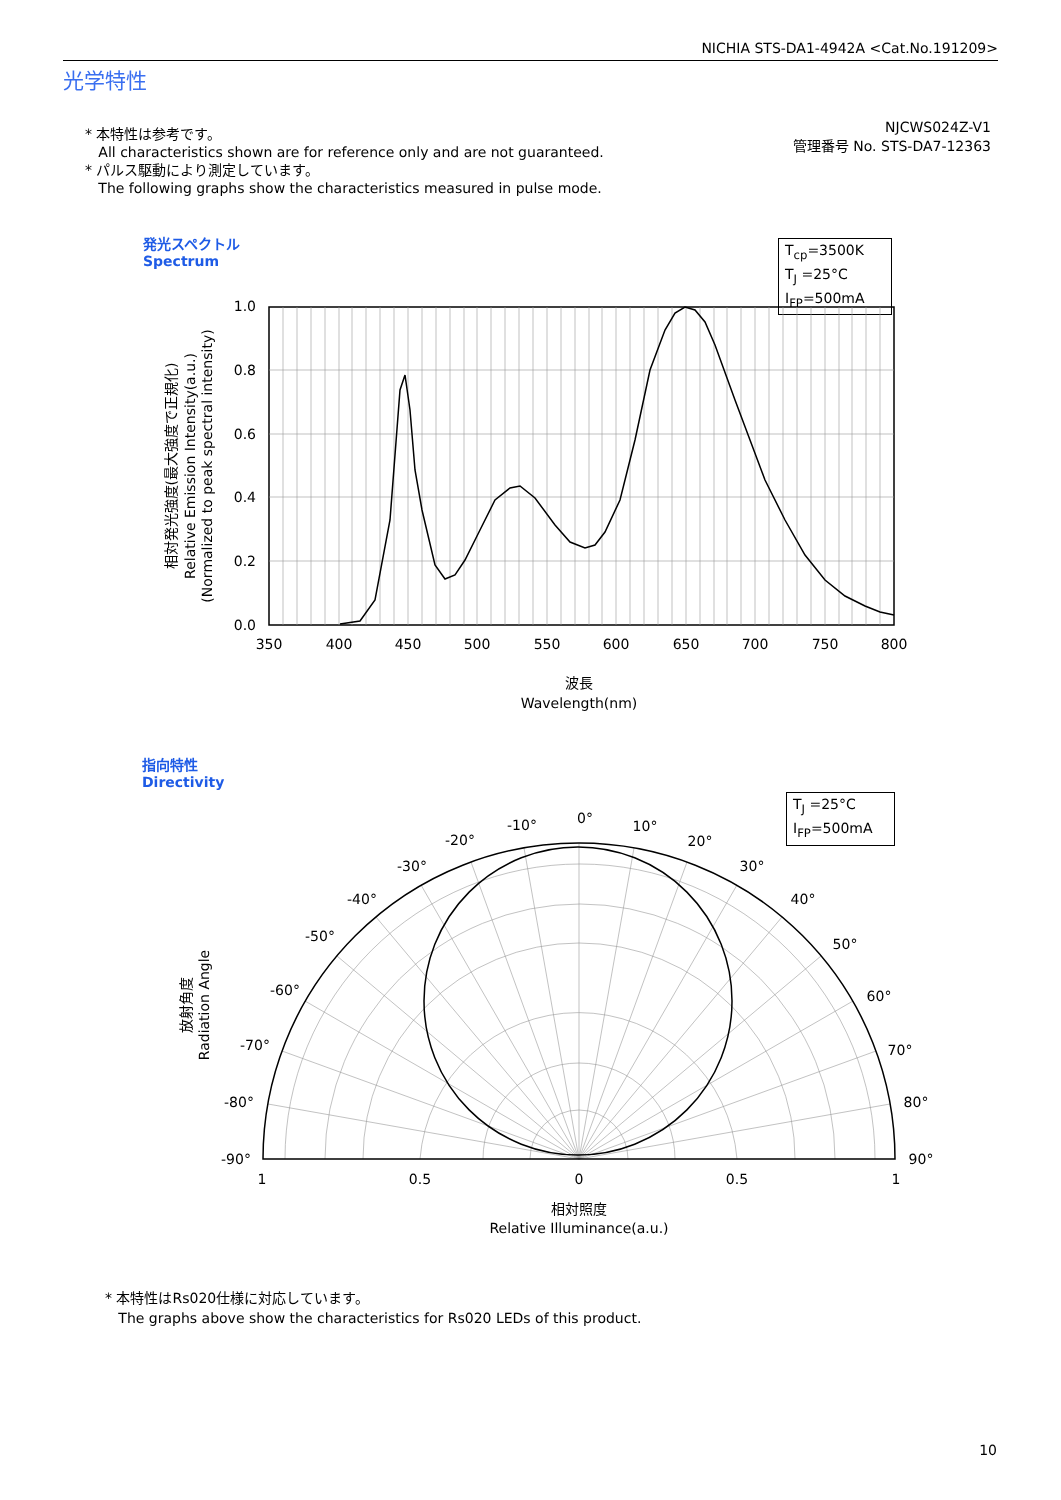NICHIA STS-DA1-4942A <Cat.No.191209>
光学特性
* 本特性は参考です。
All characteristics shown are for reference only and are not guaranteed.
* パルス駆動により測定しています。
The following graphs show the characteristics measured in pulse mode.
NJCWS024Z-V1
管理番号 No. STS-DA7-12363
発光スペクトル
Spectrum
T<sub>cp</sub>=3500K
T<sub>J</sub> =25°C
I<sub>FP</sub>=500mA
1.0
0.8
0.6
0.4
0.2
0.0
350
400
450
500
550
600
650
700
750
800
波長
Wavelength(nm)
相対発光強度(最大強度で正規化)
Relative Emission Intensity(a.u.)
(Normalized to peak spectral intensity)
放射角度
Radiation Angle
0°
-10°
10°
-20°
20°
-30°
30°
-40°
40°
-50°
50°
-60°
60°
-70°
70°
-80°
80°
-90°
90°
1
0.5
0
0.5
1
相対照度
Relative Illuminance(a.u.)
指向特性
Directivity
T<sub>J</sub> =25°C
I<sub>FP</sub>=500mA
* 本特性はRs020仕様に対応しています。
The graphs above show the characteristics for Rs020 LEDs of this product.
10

++++++++++

◆ **What the exercise asks**: Output all the entries exactly, minus any pictures.

◆ **Completed exercise**:
NICHIA STS-DA1-4942A <Cat.No.191209>
光学特性
* 本特性は参考です。
All characteristics shown are for reference only and are not guaranteed.
* パルス駆動により測定しています。
The following graphs show the characteristics measured in pulse mode.
NJCWS024Z-V1
管理番号 No. STS-DA7-12363
発光スペクトル
Spectrum
T<sub>cp</sub>=3500K
T<sub>J</sub> =25°C
I<sub>FP</sub>=500mA
1.0
0.8
0.6
0.4
0.2
0.0
350
400
450
500
550
600
650
700
750
800
波長
Wavelength(nm)
相対発光強度(最大強度で正規化)
Relative Emission Intensity(a.u.)
(Normalized to peak spectral intensity)
放射角度
Radiation Angle
0°
-10°
10°
-20°
20°
-30°
30°
-40°
40°
-50°
50°
-60°
60°
-70°
70°
-80°
80°
-90°
90°
1
0.5
0
0.5
1
相対照度
Relative Illuminance(a.u.)
指向特性
Directivity
T<sub>J</sub> =25°C
I<sub>FP</sub>=500mA
* 本特性はRs020仕様に対応しています。
The graphs above show the characteristics for Rs020 LEDs of this product.
10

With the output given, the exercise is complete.